Your father talked incoherently to himself when he was drunk, and he was drunk at least one night a week, usually Friday night, after he had gotten paid.

Your father had piles, which was unusual for a man as young as he was then.

Your father was too big.

Your father was afraid of going to the dentist. Also, he refused to see a doctor when he was sick or for his piles, and he refused to take medicines of any kind. Even aspirin. He was convinced that it would only make things worse. He always said, “If things can get worse, they will, but there’s no reason to make it easy for them.”

Your father was afraid that his penis was too small, and in a way he was right, because, while his body was unusually large, his penis was normal-sized. Unfortunately, because he asked me, I told him that one night. He never made love to me afterward, but that came fairly late in the pregnancy anyhow.

Your father said he loved his mother, but once when he was drunk he started to cry and roll around on the floor, yelling about how much he hated her.

Your father was not a happy man. But he said it was on principle, and that it was for him a moral principle, what he called a “moral imperative,” and that was why he tried so hard to make other people unhappy too. I could never tell for sure when he was joking, but I think he was joking then. But he may not have been. He certainly acted as though he thought everyone should be unhappy, that it was for him a moral thing and, therefore, by making people unhappy he was somehow making them better.

Your father was the worst thing that ever happened to me.

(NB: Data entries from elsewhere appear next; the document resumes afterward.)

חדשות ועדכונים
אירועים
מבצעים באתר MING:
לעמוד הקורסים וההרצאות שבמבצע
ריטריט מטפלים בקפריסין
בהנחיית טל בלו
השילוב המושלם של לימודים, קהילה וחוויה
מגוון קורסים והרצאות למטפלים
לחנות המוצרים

Your father refused to admit that he was lonely, even though he had no friends he could confide in. But he said that was on principle, too, I mean the part about being lonely. I think he would’ve liked to have had a few friends, so long as he could’ve kept on being lonely at the same time. But he had too many principles.

Your father hated me.

Oh, God, how he hated me.

Chapter 4. Addendum A

THROUGHOUT THE PRECEDING MONOLOGUE, Rochelle listened attentively to her mother, motionless and almost completely silent. Or at least that is how she would later describe herself. She smoked cigarettes one after the other. When she had smoked one down to the filter, she would crush it out in the seashell ashtray on her mother’s Danish coffee table. Crossing and uncrossing her long legs with that unself-conscious, almost inevitable grace of hers, she never once took her alert eyes off her mother’s expressive, changing face. The only sounds in the room were the continual drone of the air conditioner and the soft, southern voice of Rochelle’s mother and now and then the noise of a car in the midday Florida heat slipping past the apartment building.

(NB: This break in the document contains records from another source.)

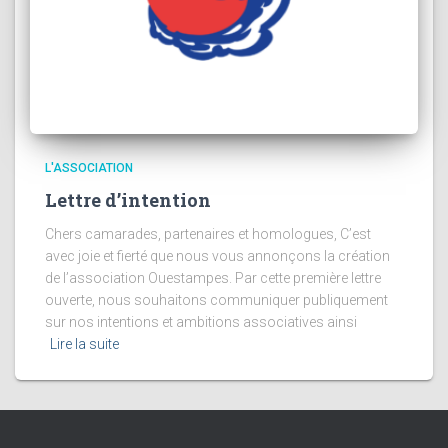
L'ASSOCIATION
Lettre d’intention
Chers camarades, partenaires et homologues, C’est
avec joie et fierté que nous vous annonçons la création
de l’association Ouestampes. Par cette première lettre
ouverte, nous souhaitons communiquer publiquement
sur nos intentions et ambitions associatives ainsi
Lire la suite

It’s difficult to know how the content of her mother’s jeremiad affected Rochelle. We have only her self-description, offered much later, when her attitude toward her father had been altered considerably by the things she had heard from her father’s four other wives, from the testimony of numerous people, including myself, who had known him over the years in one capacity or another, from a lengthy interview with his dying mother and another with his sisters and a brother-in-law, and when she herself had, as they say, “gotten in touch with her anger.”

One could easily speculate about Rochelle’s reaction to the news (and at that time it was news) that her father was in many ways a self-centered, immature, violent, cruel, eccentric, and possibly insane man. But I’m afraid that in my own case any speculation would be influenced by my personal relationship with her, and thus, however innocently, I would tend to work toward evoking in the reader deep feelings of pity and admiration for this amazing young woman. Also, I’m not at all familiar with the nature of Rochelle’s relationship with her mother and therefore cannot confidently say that she did not have some secret use for refusing to believe her mother, i.e., that she did not, perhaps, need to think of her mother as a liar, as a bitter, middle-aged woman filled with self-pity, a mother in need of a villain to justify the absence of her husband throughout her daughter’s childhood and adolescence.